→ TASK DATA
________________________

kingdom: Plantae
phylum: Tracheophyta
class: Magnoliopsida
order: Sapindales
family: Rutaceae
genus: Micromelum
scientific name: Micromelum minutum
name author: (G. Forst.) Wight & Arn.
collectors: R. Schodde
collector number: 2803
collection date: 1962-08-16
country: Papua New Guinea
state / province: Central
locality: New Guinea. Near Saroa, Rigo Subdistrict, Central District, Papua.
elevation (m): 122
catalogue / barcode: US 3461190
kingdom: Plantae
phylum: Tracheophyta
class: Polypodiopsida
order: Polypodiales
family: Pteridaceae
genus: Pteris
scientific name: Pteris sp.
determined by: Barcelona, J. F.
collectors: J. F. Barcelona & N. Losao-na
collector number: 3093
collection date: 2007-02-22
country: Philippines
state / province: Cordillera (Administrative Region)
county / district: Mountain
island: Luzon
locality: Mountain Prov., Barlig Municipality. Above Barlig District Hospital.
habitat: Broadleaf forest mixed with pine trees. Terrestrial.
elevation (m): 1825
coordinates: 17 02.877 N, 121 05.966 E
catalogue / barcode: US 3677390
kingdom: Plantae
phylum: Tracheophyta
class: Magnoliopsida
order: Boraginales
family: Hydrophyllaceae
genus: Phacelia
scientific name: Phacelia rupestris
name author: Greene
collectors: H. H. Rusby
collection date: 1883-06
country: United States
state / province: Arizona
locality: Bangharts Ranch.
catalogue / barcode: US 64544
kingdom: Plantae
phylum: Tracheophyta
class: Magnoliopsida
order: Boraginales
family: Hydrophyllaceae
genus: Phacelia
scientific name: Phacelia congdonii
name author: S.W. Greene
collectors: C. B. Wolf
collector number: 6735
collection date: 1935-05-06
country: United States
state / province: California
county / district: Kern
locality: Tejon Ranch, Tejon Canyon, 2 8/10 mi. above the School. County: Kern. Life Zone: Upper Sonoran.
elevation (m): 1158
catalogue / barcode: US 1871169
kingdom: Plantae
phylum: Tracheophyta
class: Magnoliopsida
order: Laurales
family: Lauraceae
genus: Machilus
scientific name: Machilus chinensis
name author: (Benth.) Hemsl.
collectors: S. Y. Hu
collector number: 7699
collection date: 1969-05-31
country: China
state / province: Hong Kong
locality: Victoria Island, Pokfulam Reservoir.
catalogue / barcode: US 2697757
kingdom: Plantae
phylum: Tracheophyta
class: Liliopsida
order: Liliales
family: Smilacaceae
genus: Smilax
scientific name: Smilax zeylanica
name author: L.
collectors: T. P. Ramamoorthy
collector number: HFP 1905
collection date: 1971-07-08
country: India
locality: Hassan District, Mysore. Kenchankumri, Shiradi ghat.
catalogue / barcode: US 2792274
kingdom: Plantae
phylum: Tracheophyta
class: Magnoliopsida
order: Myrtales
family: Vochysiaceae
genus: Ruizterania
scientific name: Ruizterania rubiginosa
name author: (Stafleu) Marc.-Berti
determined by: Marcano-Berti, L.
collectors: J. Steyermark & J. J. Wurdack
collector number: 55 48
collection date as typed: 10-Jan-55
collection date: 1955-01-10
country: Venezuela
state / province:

________________________

→ TASK OBJECTIVE
Please rewrite the rows above, replacing "collectors" with "collected by" everywhere and leaving everything else unchanged.

→ ANSWER TO THIS PROBLEM
kingdom: Plantae
phylum: Tracheophyta
class: Magnoliopsida
order: Sapindales
family: Rutaceae
genus: Micromelum
scientific name: Micromelum minutum
name author: (G. Forst.) Wight & Arn.
collected by: R. Schodde
collector number: 2803
collection date: 1962-08-16
country: Papua New Guinea
state / province: Central
locality: New Guinea. Near Saroa, Rigo Subdistrict, Central District, Papua.
elevation (m): 122
catalogue / barcode: US 3461190
kingdom: Plantae
phylum: Tracheophyta
class: Polypodiopsida
order: Polypodiales
family: Pteridaceae
genus: Pteris
scientific name: Pteris sp.
determined by: Barcelona, J. F.
collected by: J. F. Barcelona & N. Losao-na
collector number: 3093
collection date: 2007-02-22
country: Philippines
state / province: Cordillera (Administrative Region)
county / district: Mountain
island: Luzon
locality: Mountain Prov., Barlig Municipality. Above Barlig District Hospital.
habitat: Broadleaf forest mixed with pine trees. Terrestrial.
elevation (m): 1825
coordinates: 17 02.877 N, 121 05.966 E
catalogue / barcode: US 3677390
kingdom: Plantae
phylum: Tracheophyta
class: Magnoliopsida
order: Boraginales
family: Hydrophyllaceae
genus: Phacelia
scientific name: Phacelia rupestris
name author: Greene
collected by: H. H. Rusby
collection date: 1883-06
country: United States
state / province: Arizona
locality: Bangharts Ranch.
catalogue / barcode: US 64544
kingdom: Plantae
phylum: Tracheophyta
class: Magnoliopsida
order: Boraginales
family: Hydrophyllaceae
genus: Phacelia
scientific name: Phacelia congdonii
name author: S.W. Greene
collected by: C. B. Wolf
collector number: 6735
collection date: 1935-05-06
country: United States
state / province: California
county / district: Kern
locality: Tejon Ranch, Tejon Canyon, 2 8/10 mi. above the School. County: Kern. Life Zone: Upper Sonoran.
elevation (m): 1158
catalogue / barcode: US 1871169
kingdom: Plantae
phylum: Tracheophyta
class: Magnoliopsida
order: Laurales
family: Lauraceae
genus: Machilus
scientific name: Machilus chinensis
name author: (Benth.) Hemsl.
collected by: S. Y. Hu
collector number: 7699
collection date: 1969-05-31
country: China
state / province: Hong Kong
locality: Victoria Island, Pokfulam Reservoir.
catalogue / barcode: US 2697757
kingdom: Plantae
phylum: Tracheophyta
class: Liliopsida
order: Liliales
family: Smilacaceae
genus: Smilax
scientific name: Smilax zeylanica
name author: L.
collected by: T. P. Ramamoorthy
collector number: HFP 1905
collection date: 1971-07-08
country: India
locality: Hassan District, Mysore. Kenchankumri, Shiradi ghat.
catalogue / barcode: US 2792274
kingdom: Plantae
phylum: Tracheophyta
class: Magnoliopsida
order: Myrtales
family: Vochysiaceae
genus: Ruizterania
scientific name: Ruizterania rubiginosa
name author: (Stafleu) Marc.-Berti
determined by: Marcano-Berti, L.
collected by: J. Steyermark & J. J. Wurdack
collector number: 55 48
collection date as typed: 10-Jan-55
collection date: 1955-01-10
country: Venezuela
state / province:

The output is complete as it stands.